Analyzing AT&T's Anti-Anti-Spam Patent
An anonymous reader writes "Dan Gillmor is reporting in his eJournal taken, in turn, from Gregory Aharonian: AT&T has apparently been awarded a patent for circumventing certain spam filters, thereby providing slimeball spammers with yet a bigger hammer!" The patent covers "A system and method for circumventing schemes that use duplication detection to detect and block unsolicited e-mail (spam.)", although it's unclear exactly what AT&T want it for.
Has it occured to anyone that by patenting an anti-anti-spam technique, AT&T can legally forbid spammers from using that technique?'
Yay AT&T. I applaud you.
Kevin Fox
A patent on bank robbery!
Browse at -1, because trolls are often the most creative part of
If you look back, at the time AT&T would have been filing the patent they were in the consumer ISP business.
Odds are it was filed as an offensive tool to use against spammers.
A patent such as this could be used as a hammer against spammers using filter evasion approaches. The value of that for an ISP of the size of AT&T far exceeds the cost of filing a patent.
(AT&T are pretty clueless on many levels, but this looks like it was a smart move. It'll be interestng to see what, if anything, they do with it.)
Now, instead of being well-nigh untouchable due to spam's precarious placement as little more than a highly undesireable activity, AT&T can go after spammers IN COURT on grounds of PATENT INFRINGEMENT.
And going to court over something like this takes megabucks. Especially against a company the size of AT&T. Even if the spammers somehow weasel out on technicalities (like they didn't actually infringe on the patent directly), they're still going to be out so much money that their great grandkids aren't even going to be able to go to any educational institution after public high school.
Chas - The one, the only.
THANK GOD!!!
What I suspect that they will do is allow it for their Pink contract holders and go after anyone else.
Fight Spammers!
Couldn't you use the DMCA to stop circumvention of mail security software?
That's a question, not a statement.
Maybe this isn't part of a master plan -- maybe it's more random.

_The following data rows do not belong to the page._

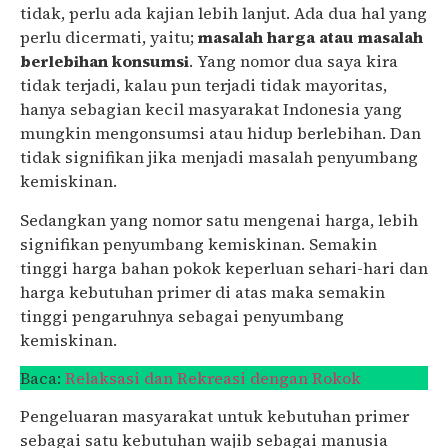
tidak, perlu ada kajian lebih lanjut. Ada dua hal yang
perlu dicermati, yaitu;
masalah harga atau masalah
berlebihan konsumsi
. Yang nomor dua saya kira
tidak terjadi, kalau pun terjadi tidak mayoritas,
hanya sebagian kecil masyarakat Indonesia yang
mungkin mengonsumsi atau hidup berlebihan. Dan
tidak signifikan jika menjadi masalah penyumbang
kemiskinan.
Sedangkan yang nomor satu mengenai harga, lebih
signifikan penyumbang kemiskinan. Semakin
tinggi harga bahan pokok keperluan sehari-hari dan
harga kebutuhan primer di atas maka semakin
tinggi pengaruhnya sebagai penyumbang
kemiskinan.
Baca:
Relaksasi dan Rekreasi dengan Rokok
Pengeluaran masyarakat untuk kebutuhan primer
sebagai satu kebutuhan wajib sebagai manusia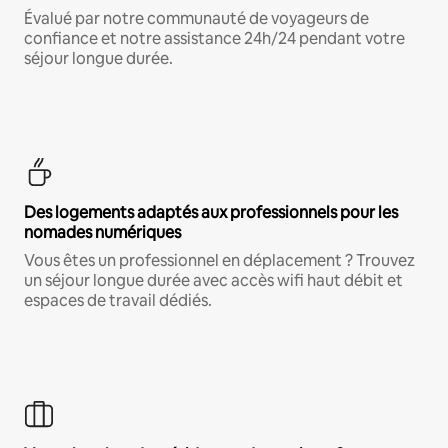
Évalué par notre communauté de voyageurs de
confiance et notre assistance 24h/24 pendant votre
séjour longue durée.
Des logements adaptés aux professionnels pour les
nomades numériques
Vous êtes un professionnel en déplacement ? Trouvez
un séjour longue durée avec accès wifi haut débit et
espaces de travail dédiés.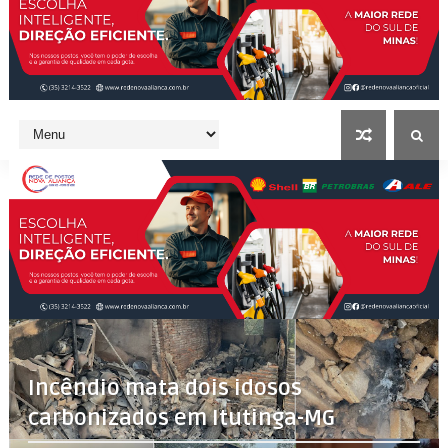
Incêndio mata dois idosos
carbonizados em Itutinga-MG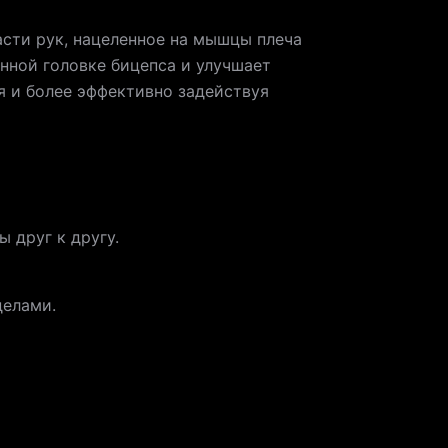
асти рук, нацеленное на мышцы плеча
нной головке бицепса и улучшает
ья и более эффективно задействуя
 друг к другу.
делами.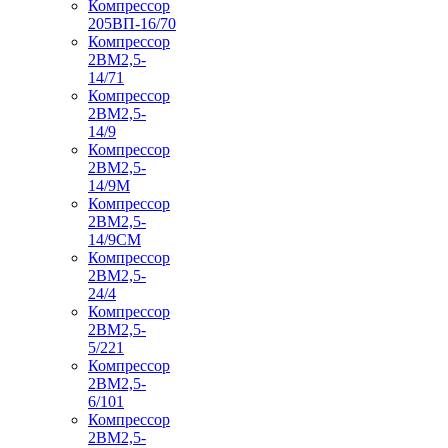
Компрессор
205ВП-16/70
Компрессор
2ВМ2,5-
14/71
Компрессор
2ВМ2,5-
14/9
Компрессор
2ВМ2,5-
14/9М
Компрессор
2ВМ2,5-
14/9СМ
Компрессор
2ВМ2,5-
24/4
Компрессор
2ВМ2,5-
5/221
Компрессор
2ВМ2,5-
6/101
Компрессор
2ВМ2,5-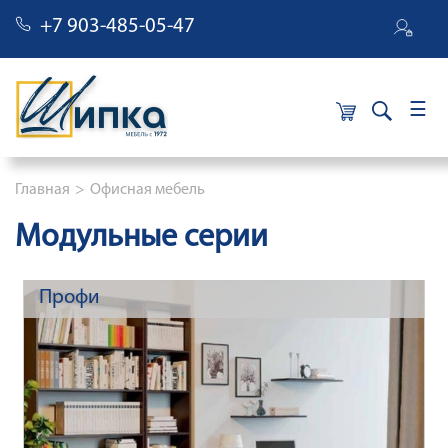
+7 903-485-05-47
×
Строка навигации
Главная
Офисная мебель
Модульные серии
Профи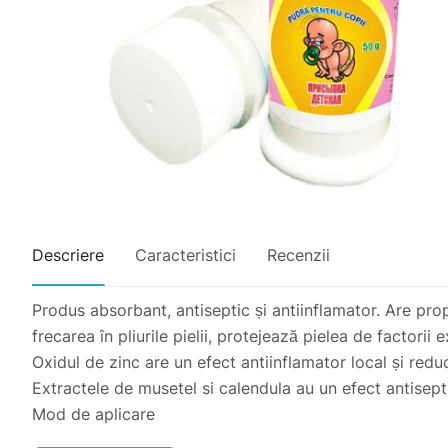
Descriere
Caracteristici
Recenzii
Produs absorbant, antiseptic și antiinflamator. Are pro
frecarea în pliurile pielii, protejează pielea de factorii e
Oxidul de zinc are un efect antiinflamator local și re
Extractele de musetel si calendula au un efect antisept
Mod de aplicare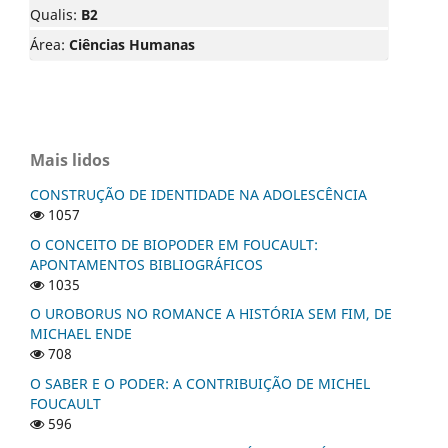
Qualis:
B2
Área:
Ciências Humanas
Mais lidos
CONSTRUÇÃO DE IDENTIDADE NA ADOLESCÊNCIA
1057
O CONCEITO DE BIOPODER EM FOUCAULT:
APONTAMENTOS BIBLIOGRÁFICOS
1035
O UROBORUS NO ROMANCE A HISTÓRIA SEM FIM, DE
MICHAEL ENDE
708
O SABER E O PODER: A CONTRIBUIÇÃO DE MICHEL
FOUCAULT
596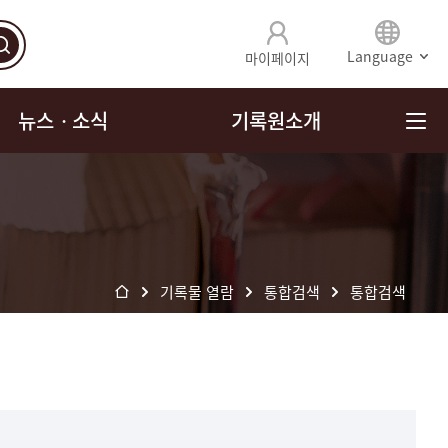
Language
마이페이지
뉴스ㆍ소식
기록원소개
기록물 열람
통합검색
통합검색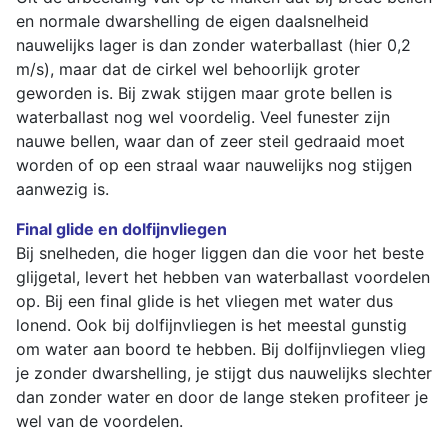
en normale dwarshelling de eigen daalsnelheid
nauwelijks lager is dan zonder waterballast (hier 0,2
m/s), maar dat de cirkel wel behoorlijk groter
geworden is. Bij zwak stijgen maar grote bellen is
waterballast nog wel voordelig. Veel funester zijn
nauwe bellen, waar dan of zeer steil gedraaid moet
worden of op een straal waar nauwelijks nog stijgen
aanwezig is.
Final glide en dolfijnvliegen
Bij snelheden, die hoger liggen dan die voor het beste
glijgetal, levert het hebben van waterballast voordelen
op. Bij een final glide is het vliegen met water dus
lonend. Ook bij dolfijnvliegen is het meestal gunstig
om water aan boord te hebben. Bij dolfijnvliegen vlieg
je zonder dwarshelling, je stijgt dus nauwelijks slechter
dan zonder water en door de lange steken profiteer je
wel van de voordelen.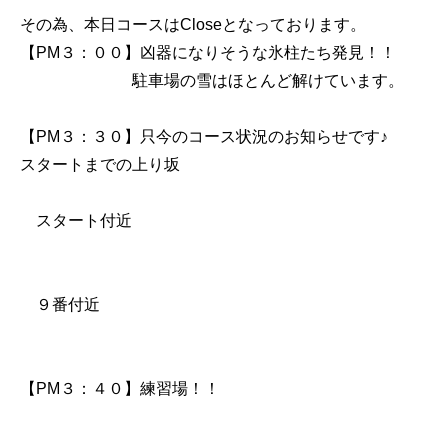
その為、本日コースはCloseとなっております。
【PM３：００】凶器になりそうな氷柱たち発見！！
駐車場の雪はほとんど解けています。
【PM３：３０】只今のコース状況のお知らせです♪
スタートまでの上り坂
スタート付近
９番付近
【PM３：４０】練習場！！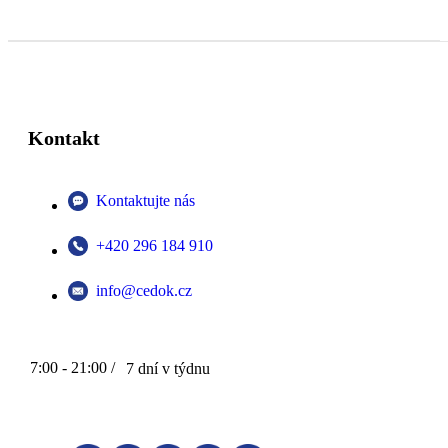
Kontakt
Kontaktujte nás
+420 296 184 910
info@cedok.cz
7:00 - 21:00 /
7 dní v týdnu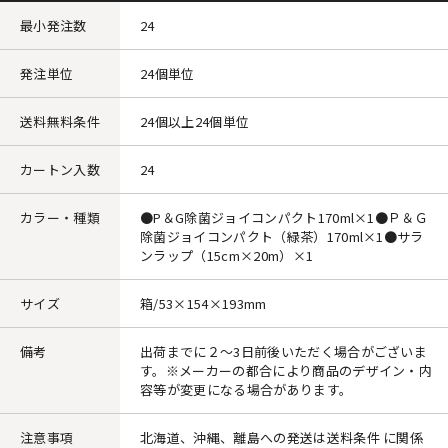
最小発注数
24
発注単位
24個単位
送料無料条件
24個以上24個単位
カートン入数
24
カラー・種類
●P＆G除菌ジョイコンパクト170ml×1●Ｐ＆Ｇ
除菌ジョイコンパクト（緑茶）170ml×1●サラ
ンラップ（15cm×20m）×1
サイズ
箱/53×154×193mm
備考
出荷までに２～3日前後いただく場合がございま
す。※メーカーの都合により商品のデザイン・内
容等が変更になる場合があります。
注意事項
北海道、沖縄、離島への発送は送料条件 に関係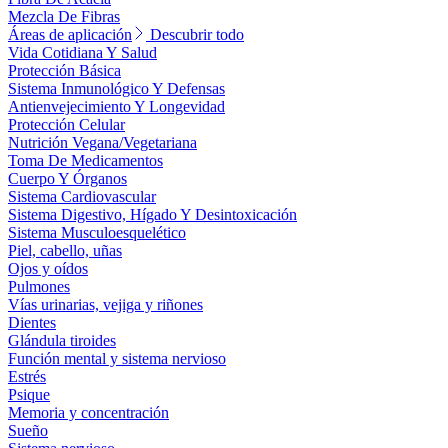
Mezcla De Fibras
Áreas de aplicación
Descubrir todo
Vida Cotidiana Y Salud
Protección Básica
Sistema Inmunológico Y Defensas
Antienvejecimiento Y Longevidad
Protección Celular
Nutrición Vegana/Vegetariana
Toma De Medicamentos
Cuerpo Y Órganos
Sistema Cardiovascular
Sistema Digestivo, Hígado Y Desintoxicación
Sistema Musculoesquelético
Piel, cabello, uñas
Ojos y oídos
Pulmones
Vías urinarias, vejiga y riñones
Dientes
Glándula tiroides
Función mental y sistema nervioso
Estrés
Psique
Memoria y concentración
Sueño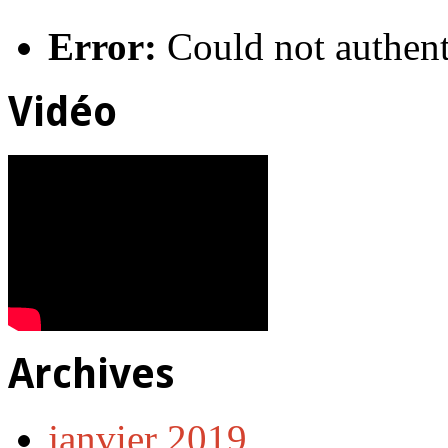
Error:
Could not authent
Vidéo
Archives
janvier 2019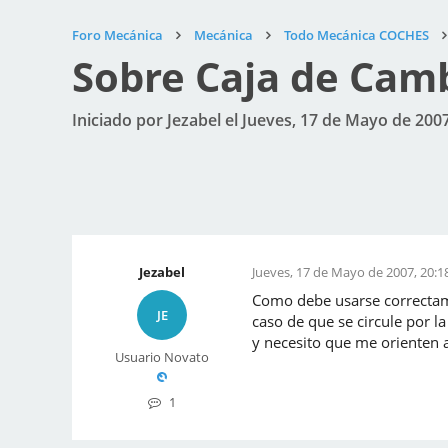
Foro Mecánica
Mecánica
Todo Mecánica COCHES
Sobre Caja de Cam
Iniciado por Jezabel el Jueves, 17 de Mayo de 2007
Jezabel
Jueves, 17 de Mayo de 2007, 20:1
Como debe usarse correctame
JE
caso de que se circule por l
y necesito que me orienten 
Usuario Novato
1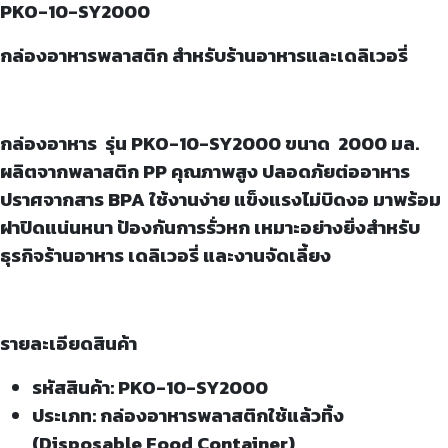
PKO-10-SY2000
กล่องอาหารพลาสติก สำหรับร้านอาหารและเดลิเวอรี่
กล่องอาหาร รุ่น
PKO-10-SY2000 ขนาด 2000 มล.
ผลิตจากพลาสติก PP คุณภาพสูง ปลอดภัยต่ออาหาร
ปราศจากสาร BPA ใช้งานง่าย แข็งแรงไม่บิดงอ มาพร้อม
ฝาปิดแน่นหนา ป้องกันการรั่วหก เหมาะอย่างยิ่งสำหรับ
ธุรกิจร้านอาหาร เดลิเวอรี่ และงานจัดเลี้ยง
รายละเอียดสินค้า
รหัสสินค้า: PKO-10-SY2000
ประเภท: กล่องอาหารพลาสติกใช้แล้วทิ้ง
(Disposable Food Container)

I could see a guy inside of AT&T working on something, and having to justify his time to his bosses. The lawyers who filed the patent probably work directly for AT&T, and so they gave it to them, and asked if it could be patented. The patent lawyers filed it, because they're patent lawyers, and that's what they do.
I tend to assume that this situation would fit right into a dilbert storyline. I don't think it's part of a grand strategy.
I can't imagine that AT&T would sell spam technology, because it would be a public relations nightmare. And I can't imagine that they'd try to sue spammers for patent infringment, because that would be expensive, and they wouldn't get anything out of it.
1980...
Remember being charged for an unlisted number?
1990...
AT&T sells us caller-id, and then sells caller-id avoidance devices to marketeers, then sells us next-gen caller id to thwart their devices...etc...etc.
AT&T has been playing the middle for years...I see no reason for them to stop now. Patents just mean more money, faster.
Those numbers are very wrong. Spammers count returns in sales per MILLION emails, because the rate is so low. It's profitable because they send huge quantities of spam, so even a very low sale rate is quite profitable.
On the other hand real email marketing (done by a well known legitimate business, targetted to specific peoples who agreed to receive it) can get much better results.